As the severity of chip shortage deepens Tata Motors-owned Jaguar Land Rover is working with its engineers to see if changes to product features can be made as a stopgap measure against the semiconductor shortage.
The two British luxury automotive brands expect a production loss of nearly 100,000 units in the first half of this year (April to September) due to the chip shortage. Supplies of the crucial component are not expected to revive at least for the next 3-4 months.
In a conference call, Adrian Mardell, chief financial officer, Jaguar Land Rover said, “We are making chip and product specification changes wherever possible. So, we are looking to change the features on vehicles. We are asking engineers to use simple reconfigurations for the chips. Obviously, we will test it and if does work we will introduce them.”
Due to the shortage JLR is forced to give priority to production of high margin models even as efforts are on to source the chips from companies that are not the regular suppliers of JLR. The supply of chips from Japan and North America are predicted to improve in the upcoming months while new capacity created will come on board after 12 months.
“We will do everything possible to mitigate the impact including prioritising production of higher-margin vehicles for the chip supply available while making chip and product specification changes wherever possible,” Mardell added.
JLR has an order backlog of 110000 units, a significant portion of it coming from the new Defender.
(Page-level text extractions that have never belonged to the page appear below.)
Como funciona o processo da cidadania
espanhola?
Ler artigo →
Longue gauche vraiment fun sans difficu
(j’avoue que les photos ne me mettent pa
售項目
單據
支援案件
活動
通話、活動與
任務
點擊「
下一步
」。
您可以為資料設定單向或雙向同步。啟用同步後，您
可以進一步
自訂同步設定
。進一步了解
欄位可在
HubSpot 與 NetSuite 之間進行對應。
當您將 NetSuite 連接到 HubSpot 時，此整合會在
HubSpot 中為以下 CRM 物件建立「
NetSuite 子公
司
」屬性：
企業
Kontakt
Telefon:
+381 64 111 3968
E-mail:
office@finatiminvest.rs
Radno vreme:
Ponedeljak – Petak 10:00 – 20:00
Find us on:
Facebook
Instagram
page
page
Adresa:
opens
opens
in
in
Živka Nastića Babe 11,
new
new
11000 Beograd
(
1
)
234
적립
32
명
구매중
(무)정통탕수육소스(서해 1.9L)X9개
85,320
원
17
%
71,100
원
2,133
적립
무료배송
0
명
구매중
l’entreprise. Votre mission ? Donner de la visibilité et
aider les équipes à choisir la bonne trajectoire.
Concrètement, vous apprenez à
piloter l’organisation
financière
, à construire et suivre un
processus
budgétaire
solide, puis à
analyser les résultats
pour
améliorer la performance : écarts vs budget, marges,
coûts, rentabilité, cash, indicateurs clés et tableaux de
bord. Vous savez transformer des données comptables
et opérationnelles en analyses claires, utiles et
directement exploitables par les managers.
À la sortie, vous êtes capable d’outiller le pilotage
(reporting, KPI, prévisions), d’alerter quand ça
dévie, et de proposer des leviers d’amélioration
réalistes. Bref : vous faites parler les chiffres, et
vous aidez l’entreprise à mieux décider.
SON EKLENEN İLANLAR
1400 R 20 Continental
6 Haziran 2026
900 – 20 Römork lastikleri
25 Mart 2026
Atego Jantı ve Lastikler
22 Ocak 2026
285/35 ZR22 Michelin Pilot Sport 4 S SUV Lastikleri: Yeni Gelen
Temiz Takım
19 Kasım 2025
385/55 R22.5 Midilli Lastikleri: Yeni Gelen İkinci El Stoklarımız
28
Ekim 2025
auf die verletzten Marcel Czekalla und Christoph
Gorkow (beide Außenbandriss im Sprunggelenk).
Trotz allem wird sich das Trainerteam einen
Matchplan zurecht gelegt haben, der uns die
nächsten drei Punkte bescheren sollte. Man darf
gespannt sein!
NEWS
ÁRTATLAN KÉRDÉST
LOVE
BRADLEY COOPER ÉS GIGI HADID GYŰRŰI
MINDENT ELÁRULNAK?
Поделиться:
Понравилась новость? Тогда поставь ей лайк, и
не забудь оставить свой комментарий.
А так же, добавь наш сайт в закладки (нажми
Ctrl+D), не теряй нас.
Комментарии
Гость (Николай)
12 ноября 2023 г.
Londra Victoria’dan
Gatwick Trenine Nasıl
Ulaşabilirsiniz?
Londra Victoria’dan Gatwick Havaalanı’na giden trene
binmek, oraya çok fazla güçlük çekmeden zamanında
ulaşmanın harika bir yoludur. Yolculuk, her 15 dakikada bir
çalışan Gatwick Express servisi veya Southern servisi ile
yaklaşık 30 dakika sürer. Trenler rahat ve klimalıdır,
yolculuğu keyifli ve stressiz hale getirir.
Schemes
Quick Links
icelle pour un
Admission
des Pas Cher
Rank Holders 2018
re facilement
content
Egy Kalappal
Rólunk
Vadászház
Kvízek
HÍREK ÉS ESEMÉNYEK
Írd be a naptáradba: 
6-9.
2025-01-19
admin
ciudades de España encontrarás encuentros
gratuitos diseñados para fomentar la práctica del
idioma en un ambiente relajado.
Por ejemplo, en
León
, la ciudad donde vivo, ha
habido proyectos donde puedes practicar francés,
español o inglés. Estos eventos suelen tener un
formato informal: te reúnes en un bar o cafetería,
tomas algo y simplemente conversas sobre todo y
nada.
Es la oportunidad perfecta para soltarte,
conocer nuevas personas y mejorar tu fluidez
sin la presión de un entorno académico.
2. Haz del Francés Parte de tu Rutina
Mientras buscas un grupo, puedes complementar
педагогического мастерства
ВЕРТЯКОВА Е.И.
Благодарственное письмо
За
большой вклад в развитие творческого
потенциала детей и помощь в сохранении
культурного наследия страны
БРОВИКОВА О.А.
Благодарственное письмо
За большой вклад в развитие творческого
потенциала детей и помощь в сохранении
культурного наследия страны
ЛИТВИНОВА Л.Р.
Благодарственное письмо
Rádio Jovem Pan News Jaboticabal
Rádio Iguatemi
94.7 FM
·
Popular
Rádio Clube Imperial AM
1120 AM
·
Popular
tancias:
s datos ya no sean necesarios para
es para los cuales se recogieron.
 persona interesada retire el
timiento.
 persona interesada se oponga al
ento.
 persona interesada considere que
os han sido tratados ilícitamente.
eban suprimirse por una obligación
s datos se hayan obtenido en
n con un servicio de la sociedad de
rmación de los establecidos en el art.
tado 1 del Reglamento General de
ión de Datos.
Mardell warned that JLR may need to reposition transactions if the chip shortage continues for a longer duration. “We have 110,000 orders that were grown by 1,000-2,000 a week, we have slowed down the growth of that because we may need to reposition the value transaction if this continues for too long,” Mardell added.
JLR’s total inventory number by end of June was about 74,000 units and the production levels for Q2 is going to be somewhere between 55,000-60,000 units.
JLR on July 6 warned of a 50 percent reduction in wholesale volumes during the July-September (Q2) quarter. The revised guidance for Q2 is wholesales of 60,000-65,000 units, down from 120,000 units predicted in May.
“We are working with our suppliers and our chip manufacturers. We are working with the source to directly increase the visibility and increase chip supply for our vehicles. Ultimately the 50 percent impact in Q2 is a function of overall capacity in Q2 combined with some specific supplier issues such as the fire in Japan,” Mardell added.